Passage Block Start

Content ID gives rights holders the choice between trying to profitably harness the creative (and free) energies of users on YouTube, or blocking any use of their material. The Content ID system splits the ad revenue profit between YouTube and the rights holder, each receiving somewhere between 40-50% (some cases may enable a small portion, around 4 or 5% to go to the video creator/uploader).

It is unclear exactly how much money Mad Decent & Baauer generated from Harlem Shake videos on YouTube. However, it can be reasonably estimated from the roughly 250 videos of one million viewers or more that Mad Decent could claim through YouTube’s Content ID, that Mad Decent’s ability to harness the meme through their copyright privileges netted them, in direct revenue from YouTube alone, at least a few million USD.[iv]

From the perspective of Mad Decent and YouTube/Google, the Harlem Shake meme was a potent and harness-able force. Content ID allowed Mad Decent to harness millions of hours of creative free labor, and profit handsomely. The millions of hours of creative labor that went into producing the tens of thousands of Harlem Shake meme videos were a creative undertaking the scale of which not even the largest record companies could muster. While no one person created the Harlem Shake meme, the ability of Mad Decent to control and profit from the phenomena through Content ID gave them a kind of de facto ownership of the collectively produced meme, as they remain the majority profiteer.

Ownership & Authorship

Baauer’s EDM song, the Harlem Shake itself depends heavily on sampled music. Two of the most crucial samples which form the base of the song (and the dance meme) “do the Harlem Shake” and “con los terroristas,” are samples from two different songs, used without attribution or permission. While answering questions in a Reddit AMA, Baauer was asked where he got the “con los terroristas” sample. He responded as if he didn’t know, remarking:

baueerinnerweb

Despite Baueer’s ignorance (feigned or not), Redditors quickly figured out the origination of the sample, posting to his AMA thread:

hectorelfather

It is curious whether Baauer really had no idea where the sample came from, or if he was intentionally feigning ignorance as he knew that now that his song had gone viral along with the meme, there would be scrutiny of its copyright infringements. As Redditors pointed out, the “con los terroristas” sample comes from a 2006 song “Maldades” by Puerto Rican reggaeton artist Héctor “El Father” Delgado. In a radio interview, Delgado noted that he only learned about this Harlem Shake meme when a friend phoned him to tell him, and that he was planning on suing Baauer for the unlicensed use of his track. The other key sample comes from the 2001 song “Miller Time” by Plastic Little, a relatively unknown rap group. The clip “do the Harlem Shake”, from which Baauer titled his own song and forms the key moment for the meme when the beat drops, has its own rather strange story. Plastic Little’s Jayson Musson, who wrote the lyric, explained in an email to The Fader that the line is based on bloody fist fight he had with a graffiti artist, to whom he danced the Harlem Shake after beating. The lyric is “And if you bring a 40 bottle to battle me/ I’ll just punch you in the face/ then do the Harlem Shake.” Due to the unlicensed sampling, Baauer’s label Mad Decent, a small independent label, had to cut deals with both Delgado and Musson.

Passage Block End

Your tasks:
1. List every song named in the passage on the Harlem Shake meme, with the artist the passage credits for each.
2. Resume the passage on the Harlem Shake meme, starting right after its final sentence about the deals Mad Decent had to cut with Delgado and Musson.

Supplied records Block Start

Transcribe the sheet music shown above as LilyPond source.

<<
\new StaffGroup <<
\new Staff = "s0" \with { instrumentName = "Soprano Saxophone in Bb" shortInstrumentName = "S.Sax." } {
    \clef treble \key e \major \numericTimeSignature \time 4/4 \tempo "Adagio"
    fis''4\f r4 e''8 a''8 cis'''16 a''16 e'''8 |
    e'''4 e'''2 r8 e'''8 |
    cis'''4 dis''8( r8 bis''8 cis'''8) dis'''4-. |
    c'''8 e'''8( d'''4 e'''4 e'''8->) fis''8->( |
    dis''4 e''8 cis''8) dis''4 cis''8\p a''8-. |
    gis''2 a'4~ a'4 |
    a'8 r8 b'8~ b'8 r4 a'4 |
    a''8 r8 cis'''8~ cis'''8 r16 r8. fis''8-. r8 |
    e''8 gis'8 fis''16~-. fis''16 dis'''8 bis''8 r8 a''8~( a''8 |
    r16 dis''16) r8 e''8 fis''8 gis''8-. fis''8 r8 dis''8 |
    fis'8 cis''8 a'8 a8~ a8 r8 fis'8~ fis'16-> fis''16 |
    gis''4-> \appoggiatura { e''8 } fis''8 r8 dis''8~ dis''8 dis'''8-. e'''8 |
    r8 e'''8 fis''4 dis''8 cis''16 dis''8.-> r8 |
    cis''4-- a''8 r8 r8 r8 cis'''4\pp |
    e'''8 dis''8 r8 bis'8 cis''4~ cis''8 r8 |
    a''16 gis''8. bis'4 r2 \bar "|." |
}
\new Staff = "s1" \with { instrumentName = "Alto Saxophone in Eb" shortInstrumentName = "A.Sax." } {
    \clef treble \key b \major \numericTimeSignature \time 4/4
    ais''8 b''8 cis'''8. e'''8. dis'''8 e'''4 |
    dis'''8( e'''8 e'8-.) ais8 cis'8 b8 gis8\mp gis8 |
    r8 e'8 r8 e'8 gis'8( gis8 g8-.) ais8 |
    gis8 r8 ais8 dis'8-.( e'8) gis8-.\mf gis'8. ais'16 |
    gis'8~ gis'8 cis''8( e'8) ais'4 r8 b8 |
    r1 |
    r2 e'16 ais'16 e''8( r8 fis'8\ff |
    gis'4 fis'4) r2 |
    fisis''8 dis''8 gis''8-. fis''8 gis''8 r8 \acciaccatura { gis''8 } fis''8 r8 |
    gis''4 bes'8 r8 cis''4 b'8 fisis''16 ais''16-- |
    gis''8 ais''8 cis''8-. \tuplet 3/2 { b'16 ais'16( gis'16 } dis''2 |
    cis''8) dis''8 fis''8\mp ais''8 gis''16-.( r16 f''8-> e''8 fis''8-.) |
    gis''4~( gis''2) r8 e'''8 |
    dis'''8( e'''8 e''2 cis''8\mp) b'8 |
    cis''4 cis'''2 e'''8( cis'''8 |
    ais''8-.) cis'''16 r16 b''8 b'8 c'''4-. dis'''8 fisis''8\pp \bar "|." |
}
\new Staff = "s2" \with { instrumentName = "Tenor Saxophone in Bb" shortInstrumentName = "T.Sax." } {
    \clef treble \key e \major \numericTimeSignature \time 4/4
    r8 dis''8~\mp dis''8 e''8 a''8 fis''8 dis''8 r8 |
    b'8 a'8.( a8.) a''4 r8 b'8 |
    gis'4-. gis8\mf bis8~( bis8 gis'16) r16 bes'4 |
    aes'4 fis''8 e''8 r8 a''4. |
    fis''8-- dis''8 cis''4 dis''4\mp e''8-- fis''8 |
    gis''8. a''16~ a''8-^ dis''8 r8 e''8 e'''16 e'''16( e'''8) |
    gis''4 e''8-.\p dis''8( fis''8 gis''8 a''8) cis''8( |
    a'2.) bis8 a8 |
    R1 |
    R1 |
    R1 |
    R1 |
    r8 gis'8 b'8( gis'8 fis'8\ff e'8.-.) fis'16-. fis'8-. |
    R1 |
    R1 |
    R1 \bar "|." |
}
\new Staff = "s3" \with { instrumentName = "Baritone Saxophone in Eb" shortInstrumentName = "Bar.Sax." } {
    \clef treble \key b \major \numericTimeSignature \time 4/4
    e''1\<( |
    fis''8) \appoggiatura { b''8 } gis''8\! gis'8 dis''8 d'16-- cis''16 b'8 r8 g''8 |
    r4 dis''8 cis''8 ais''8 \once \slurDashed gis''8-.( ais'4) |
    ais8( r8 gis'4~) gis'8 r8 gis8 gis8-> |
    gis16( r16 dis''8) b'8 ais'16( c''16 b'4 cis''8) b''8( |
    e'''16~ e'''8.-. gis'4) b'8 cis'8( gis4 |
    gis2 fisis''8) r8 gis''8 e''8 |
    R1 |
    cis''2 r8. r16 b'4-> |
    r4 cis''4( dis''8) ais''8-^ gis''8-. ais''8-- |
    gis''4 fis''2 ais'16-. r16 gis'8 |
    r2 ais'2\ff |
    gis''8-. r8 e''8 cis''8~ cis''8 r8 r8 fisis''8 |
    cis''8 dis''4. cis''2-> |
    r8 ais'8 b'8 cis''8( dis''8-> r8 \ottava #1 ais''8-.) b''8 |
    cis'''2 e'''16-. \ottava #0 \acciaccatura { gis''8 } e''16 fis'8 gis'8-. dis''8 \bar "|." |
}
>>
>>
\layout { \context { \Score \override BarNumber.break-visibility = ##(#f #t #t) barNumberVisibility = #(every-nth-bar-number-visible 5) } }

Supplied records Block End

Responses to the exercise:
1.
- "Harlem Shake": Baauer
- "Maldades" (2006): Héctor "El Father" Delgado
- "Miller Time" (2001): Plastic Little

2.
The issue of authorship and sampling has long been a contentious one in the music industry. As an artist only well known within his genre, Baauer could easily get away with unlicensed sampling, as many artists have. The Harlem Shake meme rocketed Baauer not only into the mainstream, but pushed his song “Harlem Shake” to the #1 spot in the charts, as well the #1 selling track on iTunes. In light of the Harlem Shake meme causing such a ruckus over unlicensed sampling, Dorian Lynskey, writing for The Guardian, asks if “cut-and-paste Internet culture can continue to flourish on the Internet”. Dorian notes that historically over the past few decades, legal battles have increased over unlicensed sampling, pressuring mainstream artists to avoid sampling unless they can afford the licensing rights up front. Sampling in music reached a breaking point in 1991, when hip-hop artist Biz Markie lost a lawsuit and rights over his song Alone Again due to “heavy sampling.” In the end, only artists on major (wealthy) labels could afford the sampling rights for their songs, while small or independent artists would have to go without sampling, stunting one of the most prevalent elements of early hip-hop.

Digital Sharecropping?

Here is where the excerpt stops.